Workshop component to the Machine Learning workshop in the Data Train 2023 series.
Repository contains .Rmd
notebooks for hands-on ML demos & exercises.
Example code for exercises will be made available after the exercises.
- In RStudio, install the
usethis
package and enter
usethis::create_from_github(repo = "https://github.com/bips-hb/datatrain_workshop_ml.git", fork = FALSE)
This will create a new RStudio project with the workshop materials.
See more detailed installation instructions below.
- Open the project and run
renv::restore(prompt = FALSE)
to install required R packages.
If the following example code produces a plot, you're probably good to go:
library(mlr3verse)
rr <- resample(tsk("sonar"), lrn("classif.ranger", predict_type = "prob"), rsmp("bootstrap", repeats = 5))
autoplot(rr, type = "prc")
(You'll learn what that piece of code does in the workshop :)
-
July 4+5, 2023, 9:00 AM - 5:00 PM
-
UNICOM 7.1020, Large Seminar Room, Mary-Somerville-Str. 7, 28359 Bremen
-
4 * 3-hour blocks, each ~90min theory, short break, ~90min hands-on
-
Hands-on exercises on local devices, bring a laptop!
-
Notebooks in this repository correspond to blocks in workshop
- Theory / practice: 9:00 - 12:00
- k-Nearest-Neighbors
- General concepts
- Decision Trees
- Break: 12:00 - 13:00
- Theory / practice: 13:00 - 17:00
- Random Forest
- Model evaluation
- Boosting
- Theory / practice: 9:00 - 12:00
- Support Vector Machines (SVM)
- Hyperparameter Tuning
- Artifical Neural Networks
- Break: 12:00 - 13:00
- Theory / practice: 13:00 - 17:00
- Specific endpoints
- Variable Importance
- Discussion
- Install R for your platform: https://cran.r-project.org/
- Installation instructions depend in whether you're using Windows, Linux (whichever flavor), or macOS.
- We assume R version 4.3.0 but all recent versions should work fine.
-
Install RStudio Desktop: https://posit.co/download/rstudio-desktop/
-
Create a local copy of this workshop repository (
https://github.com/bips-hb/datatrain_workshop_ml.git
), using any one of these options (use whichever you are most familiar with): a) Using R and theusethis
package:usethis::create_from_github(repo = "https://github.com/bips-hb/datatrain_workshop_ml.git", fork = FALSE)
b) Running this in the terminal:git clone https://github.com/bips-hb/datatrain_workshop_ml.git
c) Using RStudio'sNew Project -> Version Control
dialog to clone the repository. -
Install R packages required for the workshop by opening the workshop repository in RStudio (e.g. double-clicking the
datatrain_workshop_ml.Rproj
file)

* _RECORD EXCERPTS_
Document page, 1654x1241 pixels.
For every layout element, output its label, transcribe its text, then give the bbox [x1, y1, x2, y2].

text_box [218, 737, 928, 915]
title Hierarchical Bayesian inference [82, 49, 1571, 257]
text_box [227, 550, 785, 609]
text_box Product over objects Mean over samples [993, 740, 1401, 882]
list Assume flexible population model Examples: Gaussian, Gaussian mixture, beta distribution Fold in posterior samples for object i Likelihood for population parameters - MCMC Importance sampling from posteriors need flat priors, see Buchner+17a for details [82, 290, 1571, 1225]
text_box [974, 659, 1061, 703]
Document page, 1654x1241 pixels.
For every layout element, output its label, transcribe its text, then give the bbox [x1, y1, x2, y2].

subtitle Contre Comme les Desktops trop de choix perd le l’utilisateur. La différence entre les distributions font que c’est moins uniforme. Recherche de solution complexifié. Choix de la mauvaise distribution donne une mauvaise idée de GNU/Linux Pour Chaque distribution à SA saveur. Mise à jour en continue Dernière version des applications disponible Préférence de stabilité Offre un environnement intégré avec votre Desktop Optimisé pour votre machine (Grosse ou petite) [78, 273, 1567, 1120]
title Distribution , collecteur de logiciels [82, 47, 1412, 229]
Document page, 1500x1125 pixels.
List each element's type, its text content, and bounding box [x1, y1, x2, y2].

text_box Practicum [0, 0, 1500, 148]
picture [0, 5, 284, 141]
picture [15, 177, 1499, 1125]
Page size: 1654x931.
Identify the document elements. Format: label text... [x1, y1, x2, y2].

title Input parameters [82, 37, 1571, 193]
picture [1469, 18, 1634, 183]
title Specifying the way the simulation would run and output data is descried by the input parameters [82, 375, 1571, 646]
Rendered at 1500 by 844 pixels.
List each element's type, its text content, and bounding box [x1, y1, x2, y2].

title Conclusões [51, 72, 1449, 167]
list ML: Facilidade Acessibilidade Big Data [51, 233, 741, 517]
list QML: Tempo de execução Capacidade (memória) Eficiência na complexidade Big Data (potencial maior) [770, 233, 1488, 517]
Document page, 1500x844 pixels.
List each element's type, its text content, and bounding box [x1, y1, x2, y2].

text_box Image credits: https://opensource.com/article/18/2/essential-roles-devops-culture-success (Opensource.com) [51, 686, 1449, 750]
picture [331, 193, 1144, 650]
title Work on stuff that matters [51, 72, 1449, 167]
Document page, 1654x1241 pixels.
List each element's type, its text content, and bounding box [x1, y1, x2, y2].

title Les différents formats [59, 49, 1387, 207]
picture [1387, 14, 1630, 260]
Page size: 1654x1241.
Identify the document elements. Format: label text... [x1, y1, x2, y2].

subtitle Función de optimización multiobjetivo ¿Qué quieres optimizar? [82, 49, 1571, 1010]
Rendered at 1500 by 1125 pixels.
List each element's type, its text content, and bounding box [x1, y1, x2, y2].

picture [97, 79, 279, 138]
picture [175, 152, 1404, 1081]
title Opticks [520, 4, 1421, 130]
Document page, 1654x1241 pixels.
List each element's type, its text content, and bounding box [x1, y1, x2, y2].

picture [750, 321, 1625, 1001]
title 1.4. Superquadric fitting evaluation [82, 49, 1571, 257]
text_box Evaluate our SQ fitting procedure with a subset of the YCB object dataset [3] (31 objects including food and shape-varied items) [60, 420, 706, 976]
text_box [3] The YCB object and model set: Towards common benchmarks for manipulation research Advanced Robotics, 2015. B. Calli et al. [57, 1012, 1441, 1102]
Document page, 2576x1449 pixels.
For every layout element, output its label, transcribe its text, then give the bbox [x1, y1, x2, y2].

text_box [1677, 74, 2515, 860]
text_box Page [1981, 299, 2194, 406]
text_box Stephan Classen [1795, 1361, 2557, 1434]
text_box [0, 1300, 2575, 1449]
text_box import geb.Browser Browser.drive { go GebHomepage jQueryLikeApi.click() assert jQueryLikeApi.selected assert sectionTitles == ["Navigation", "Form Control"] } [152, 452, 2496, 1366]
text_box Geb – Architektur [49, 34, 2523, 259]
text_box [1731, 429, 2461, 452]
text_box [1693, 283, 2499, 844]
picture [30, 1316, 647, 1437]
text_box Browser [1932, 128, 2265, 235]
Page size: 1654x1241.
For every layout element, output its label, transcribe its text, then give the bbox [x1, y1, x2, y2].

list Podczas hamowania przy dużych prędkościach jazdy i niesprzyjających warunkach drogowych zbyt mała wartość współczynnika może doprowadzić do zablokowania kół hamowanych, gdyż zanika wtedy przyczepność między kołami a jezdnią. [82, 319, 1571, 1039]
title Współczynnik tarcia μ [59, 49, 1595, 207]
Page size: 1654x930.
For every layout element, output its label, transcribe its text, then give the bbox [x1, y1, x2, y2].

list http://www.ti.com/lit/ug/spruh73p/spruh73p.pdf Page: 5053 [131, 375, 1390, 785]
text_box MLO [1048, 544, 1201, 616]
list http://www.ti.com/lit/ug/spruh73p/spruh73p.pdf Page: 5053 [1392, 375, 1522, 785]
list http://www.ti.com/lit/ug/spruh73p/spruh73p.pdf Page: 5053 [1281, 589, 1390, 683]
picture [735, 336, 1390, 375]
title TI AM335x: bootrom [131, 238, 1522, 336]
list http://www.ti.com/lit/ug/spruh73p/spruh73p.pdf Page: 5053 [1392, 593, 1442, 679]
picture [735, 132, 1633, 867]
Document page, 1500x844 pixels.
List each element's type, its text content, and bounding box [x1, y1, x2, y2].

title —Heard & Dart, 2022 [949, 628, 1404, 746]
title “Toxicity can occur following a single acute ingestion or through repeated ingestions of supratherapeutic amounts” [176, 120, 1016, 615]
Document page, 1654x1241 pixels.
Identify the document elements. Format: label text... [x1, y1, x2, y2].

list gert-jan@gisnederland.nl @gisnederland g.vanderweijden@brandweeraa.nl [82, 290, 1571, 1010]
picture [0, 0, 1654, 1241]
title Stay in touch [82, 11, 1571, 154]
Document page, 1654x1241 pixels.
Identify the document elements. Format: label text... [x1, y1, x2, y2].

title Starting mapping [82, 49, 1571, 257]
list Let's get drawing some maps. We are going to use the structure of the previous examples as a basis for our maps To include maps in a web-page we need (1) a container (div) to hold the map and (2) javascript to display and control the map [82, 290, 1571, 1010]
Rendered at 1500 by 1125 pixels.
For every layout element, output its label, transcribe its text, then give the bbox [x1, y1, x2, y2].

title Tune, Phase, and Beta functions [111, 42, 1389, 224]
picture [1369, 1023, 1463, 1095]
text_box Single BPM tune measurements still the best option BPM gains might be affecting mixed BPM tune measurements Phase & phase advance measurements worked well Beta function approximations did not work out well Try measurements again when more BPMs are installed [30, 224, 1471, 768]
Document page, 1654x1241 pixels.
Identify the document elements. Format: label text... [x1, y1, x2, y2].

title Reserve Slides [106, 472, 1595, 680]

* _REQUIRED WORK_
(a) Copy the part of the machine learning workshop page between "- In RStudio, install" and "renv::restore(prompt = FALSE)", inclusive.
(b) According to the machine learning workshop page, which version of R is assumed?
The rows play no part in this.

* _ANSWERS PROVIDED_
(a)
- In RStudio, install the
usethis
package and enter
usethis::create_from_github(repo = "https://github.com/bips-hb/datatrain_workshop_ml.git", fork = FALSE)
This will create a new RStudio project with the workshop materials.
See more detailed installation instructions below.
- Open the project and run
renv::restore(prompt = FALSE)

(b) R version 4.3.0